ངོ་འཕྲད་བདེ་བའི་དྲ་འབྲེལ།

གཟའ་ཕུར་བུ། ༢༠༢༤/༠༣/༢༨

China Urges Exiled Dissident to Follow Chinese Law


Blind Chinese legal activist Chen Guangcheng arrives at Washington Square Village on the campus of New York University, May 19, 2012, in New York.
Blind Chinese legal activist Chen Guangcheng arrives at Washington Square Village on the campus of New York University, May 19, 2012, in New York.

Chinese officials are calling on exiled dissident Chen Guangcheng to follow Chinese law, although they gave no details on whether authorities would allow the blind legal activist back into the country should he choose to return from the United States.

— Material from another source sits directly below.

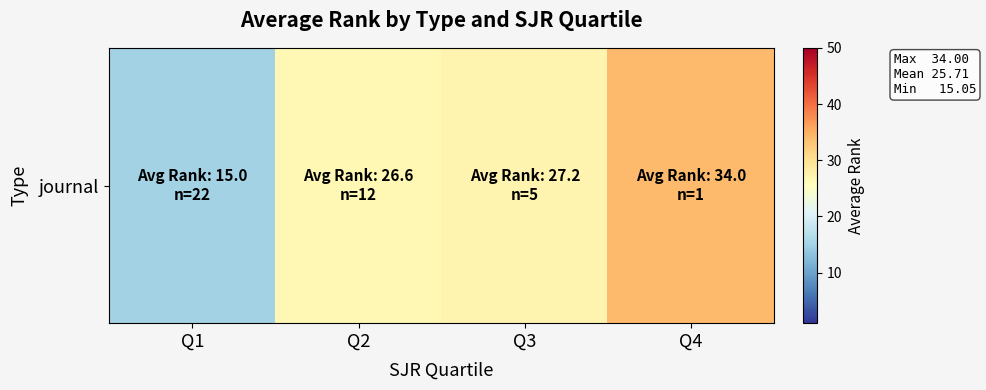

How many series are shown in this chart?

1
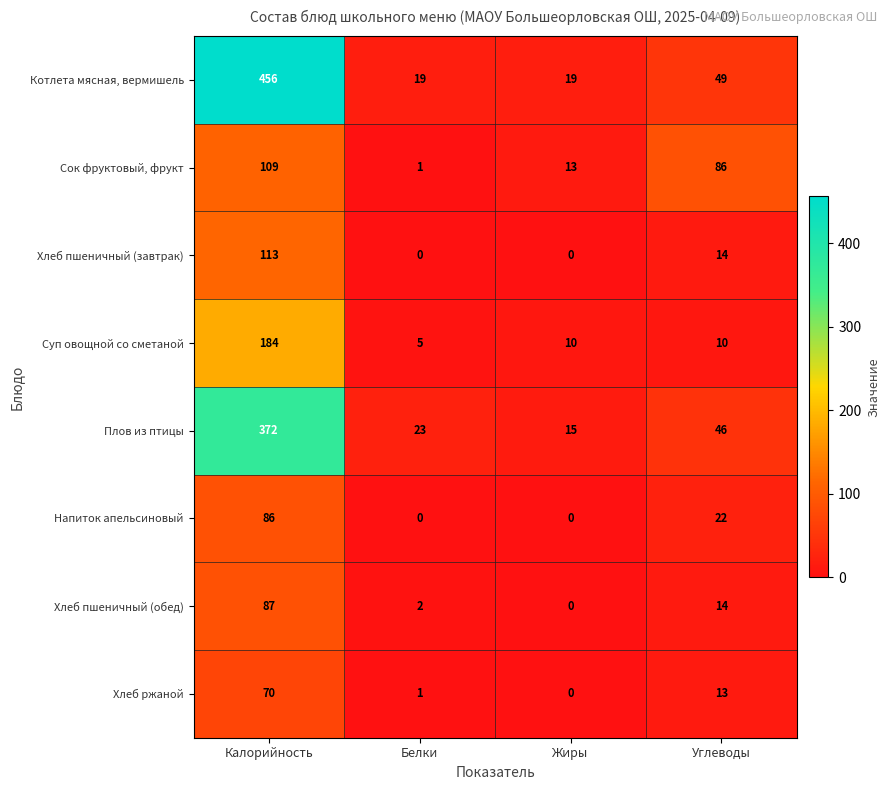

True or false: Суп овощной со сметаной has a value of 3 at Жиры.

False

Foreign Ministry spokesman Hong Lei Monday was asked if the Chinese government will allow Chen Guangcheng to return to China.

He did not directly answer the question, but said that since Chen is a Chinese citizen, he should abide by Chinese laws and regulations.

The spokesman also did not answer directly questions about whether Beijing is conducting an investigation into what Chen says are abusive activities by local officials.

Chen and his family left China for the United States on Saturday. He is a 40-year-old self-taught legal activist who was jailed for four years after he helped Chinese stand up against abortions and sterilizations forced by family planning officials.

After he was freed from prison in 2010, he was kept under heavy surveillance, and reportedly even beaten, in his home in Shandong. Earlier this month, he drew international media attention when he sought refuge in the U.S. embassy in Beijing.

At the time, the Chinese government demanded an apology from the United States for what it called interference in China's internal affairs. The foreign ministry spokesman Monday did not repeat that demand.

He says China has noted that the U.S. side takes its concerns seriously and will take concrete measures to prevent similar incidents from happening again.

New York University law professor Jerome Cohen says Chen has no fixed time limit for how long he can stay in the United States.

"Maybe he'll really be a very serious student for more than a year," he said. "Another possibility is maybe he'll go back to China directly at the end of the year, if things look good. Another option is to stay a year or two, or more, and mostly do human rights work."

Cohen is helping settle Chen and his family. New York University has offered the Chinese legal activist a fellowship.